CHAMPIONS LEAGUE 1988/89

Camp Nou di Barcellona, 24 maggio 1989

Negli anni più cupi della transizione da Madrid 1969 a Barcellona 1989, i tifosi rossoneri non osavano nemmeno sperare di poter tornare, un giorno, sul tetto d’Europa. E invece Berlusconi, Sacchi, Baresi e i tre olandesi ci riescono: non solo restituiscono il sogno al popolo rossonero, ma soprattutto lo concretizzano. La stagione 1988/89 è proprio quella del passaggio del testimone dal Gre-No-Li svedese (ben quattro Scudetti negli anni Cinquanta) al trio “orange” Rijkaard-van Basten-Gullit. Frank Rijkaard, neo-acquisto, diventa il regista centrale della squadra. Marco van Basten esplode e Ruud Gullit alterna le presenze per riuscire a gestire il suo ginocchio dolorante.

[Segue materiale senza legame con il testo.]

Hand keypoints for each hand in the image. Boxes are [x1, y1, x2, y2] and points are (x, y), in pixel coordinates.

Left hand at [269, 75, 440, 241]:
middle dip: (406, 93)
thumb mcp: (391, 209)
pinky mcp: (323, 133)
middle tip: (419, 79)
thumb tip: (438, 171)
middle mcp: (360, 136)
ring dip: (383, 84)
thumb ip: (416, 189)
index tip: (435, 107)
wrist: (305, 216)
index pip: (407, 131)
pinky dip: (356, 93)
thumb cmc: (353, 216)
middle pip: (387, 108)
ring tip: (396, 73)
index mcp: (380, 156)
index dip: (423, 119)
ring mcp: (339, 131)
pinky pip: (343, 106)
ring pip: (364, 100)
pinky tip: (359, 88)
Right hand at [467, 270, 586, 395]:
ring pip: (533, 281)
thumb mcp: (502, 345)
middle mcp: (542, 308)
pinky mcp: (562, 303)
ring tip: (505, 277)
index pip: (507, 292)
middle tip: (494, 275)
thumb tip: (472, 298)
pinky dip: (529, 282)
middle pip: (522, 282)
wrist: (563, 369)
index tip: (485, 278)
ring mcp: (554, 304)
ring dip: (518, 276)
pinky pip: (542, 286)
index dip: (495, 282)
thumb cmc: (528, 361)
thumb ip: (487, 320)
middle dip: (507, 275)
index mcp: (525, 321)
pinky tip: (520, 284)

L’intera stagione rossonera è dedicata alla conquista della Coppa dei Campioni. Il Milan supera i bulgari del Vitocha (2-0 e 5-2), gli jugoslavi della Stella Rossa in una drammatica sfida vinta ai calci di rigore in pratica alla terza partita dopo la nebbia salvifica di Belgrado, il Werder Brema (0-0 e 1-0) e il Real Madrid nonostante all'andata al Bernabeu sia stato annullato a Gullit un gol regolare per fuorigioco inesistente. Ma il 5-0 di San Siro spedisce a Barcellona quasi 100mila tifosi rossoneri, nel più grande esodo calcistico della storia. L'Équipe celebra il Milan: "Da oggi il calcio non sarà più lo stesso".